Sort of the rub with Vizrea is that it’s not made for everybody, and I don’t mean that because the handset application’s currently only available for some S60 devices, or because the PC software is Windows-only. This isn’t something that’s necessarily aimed at early adopters: if you’re already just uploading your cameraphone photos to Flickr and are happy, you may not be particularly interested in it. But for users interested for something that offers a bit more than just a photo hosting and tagging site, like the ability to blog and upload different types of content, Vizrea is a good choice, and seems like something that should be popular with the MySpace and Xanga (do kids even use that anymore?) set, if it becomes available on more handsets. The added ability to access photos and media that’s on the PC also makes it stand out from other photo-sharing services.

One of the features added in the latest release is a display widget (as you can see above) that can be embedded in a user’s MySpace page, an existing blog, or wherever else on the web they want to put it (similar to Mojungle).

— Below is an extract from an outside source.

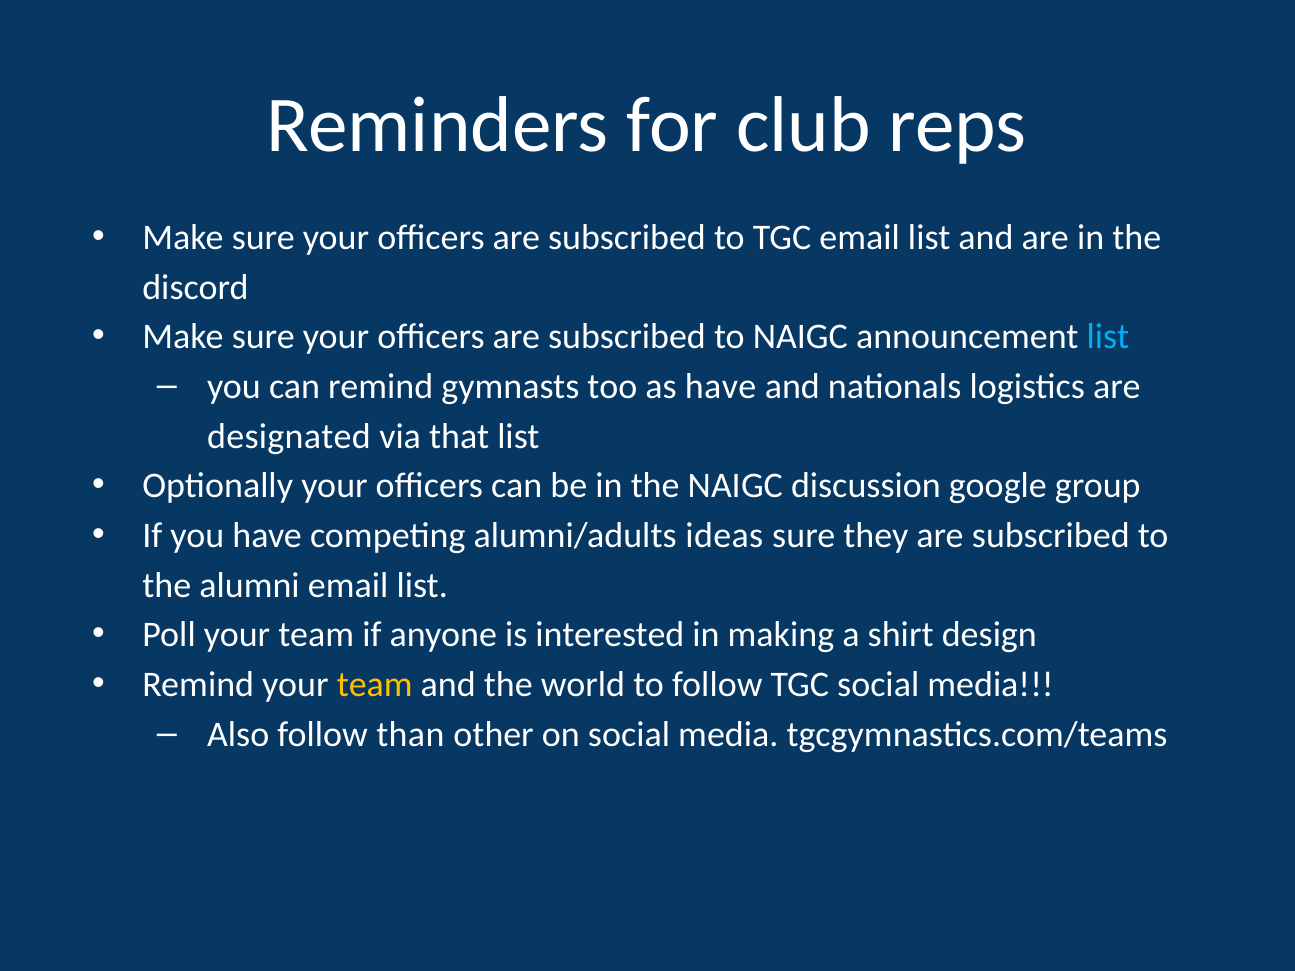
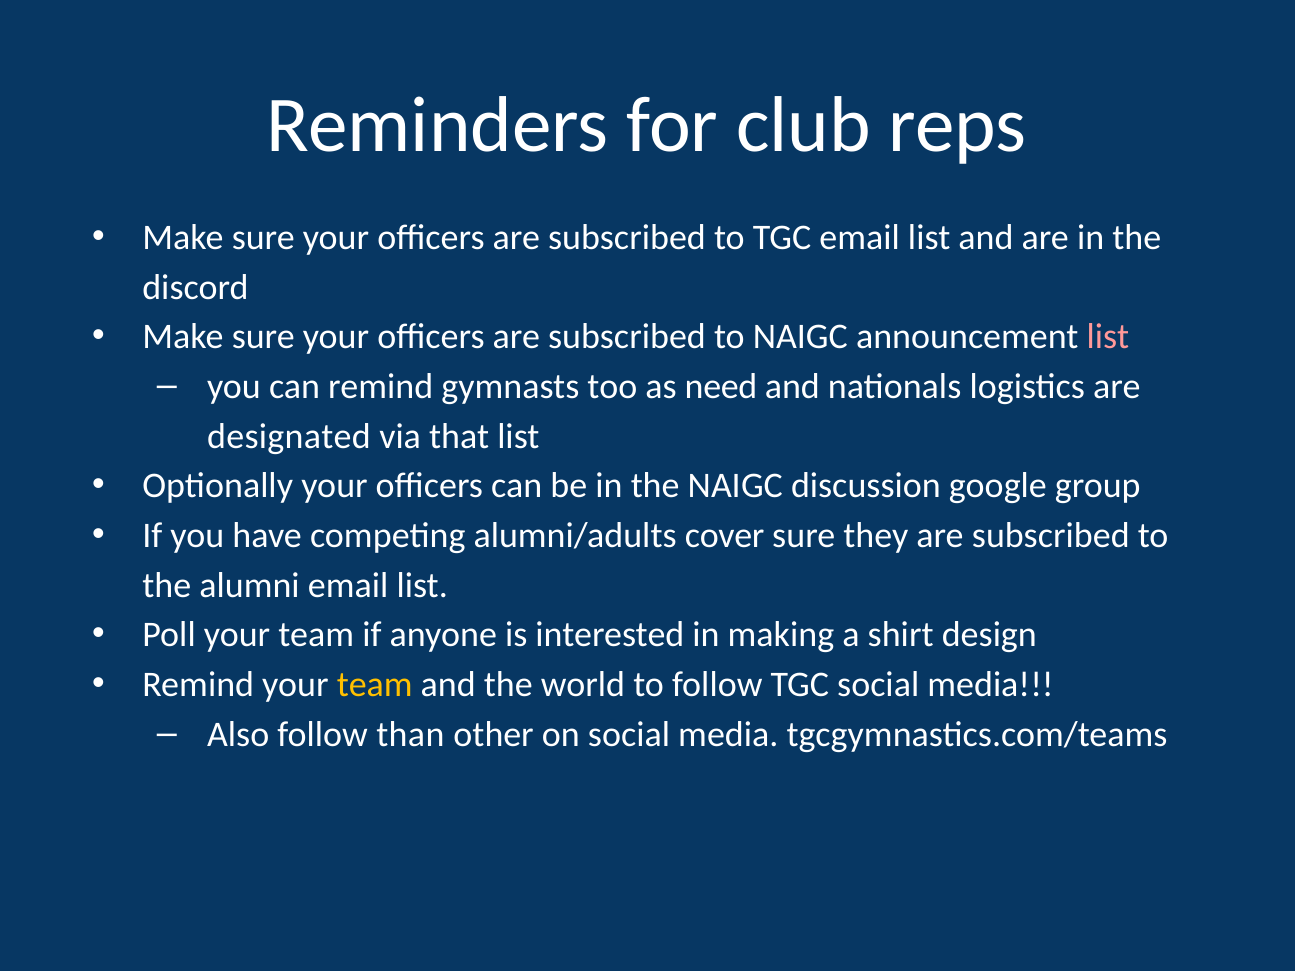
list at (1108, 337) colour: light blue -> pink
as have: have -> need
ideas: ideas -> cover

Users organize their photos into different albums, called collections. For instance, the one I’ve put here is “From My Mobile”. Each collection can be embedded separately, and users have control over the privacy settings of each item, letting them choose exactly what they want displayed. The uploading aspect is simple, from the handset. Vizrea can upload photos in the background as they’re taken, or use the application to determine what to send up to the site. Getting photos on the site with the PC app was a little more challenging for me — perhaps I’ve been using a Mac too long, but it took me a little while to figure it out. I don’t believe the usability of the PC app is quite up to snuff with the mobile app and web service.

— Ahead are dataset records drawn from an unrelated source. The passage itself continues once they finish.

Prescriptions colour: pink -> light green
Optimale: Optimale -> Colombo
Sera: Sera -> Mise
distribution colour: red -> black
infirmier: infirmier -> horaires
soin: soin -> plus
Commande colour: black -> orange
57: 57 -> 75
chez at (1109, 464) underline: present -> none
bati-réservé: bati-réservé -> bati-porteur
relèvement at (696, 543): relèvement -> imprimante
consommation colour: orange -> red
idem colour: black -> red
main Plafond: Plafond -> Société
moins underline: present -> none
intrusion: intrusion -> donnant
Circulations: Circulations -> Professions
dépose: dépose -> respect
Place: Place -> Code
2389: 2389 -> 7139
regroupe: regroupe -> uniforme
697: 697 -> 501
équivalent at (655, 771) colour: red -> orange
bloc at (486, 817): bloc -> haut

The sharing abilities of Vizrea are quite cool, though. From the mobile device, you can share anything that’s been uploaded to the web, or that’s on your PC. You simply navigate through the collections to the image you want, then choose to share it, and can then send a message with it to your friends within Vizrea, or outside contacts. You’re not sending the actual image, but a link to it — saving on messaging costs. For mobile users, they get a link to Vizrea’s mobile site, email recipents get a link to the web version. So you’re not limited to just sharing the picture you’ve just taken, or even what’s just stored on your phone, which is handy.

Vizrea has a solid team behind it, not least of which founder and CEO Mike Toutonghi, whose desire to build and improve the service seems tireless. They’re on to something here, though, like so many other mobile companies, they do face some challenges — driving user uptake foremost among them. But Vizrea is a well thought out service that, unlike some others, recognizes cameraphone photos are just a piece of a users’ overall digital media makeup, and having the ability to access and share all of it from the mobile will prove pretty attractive.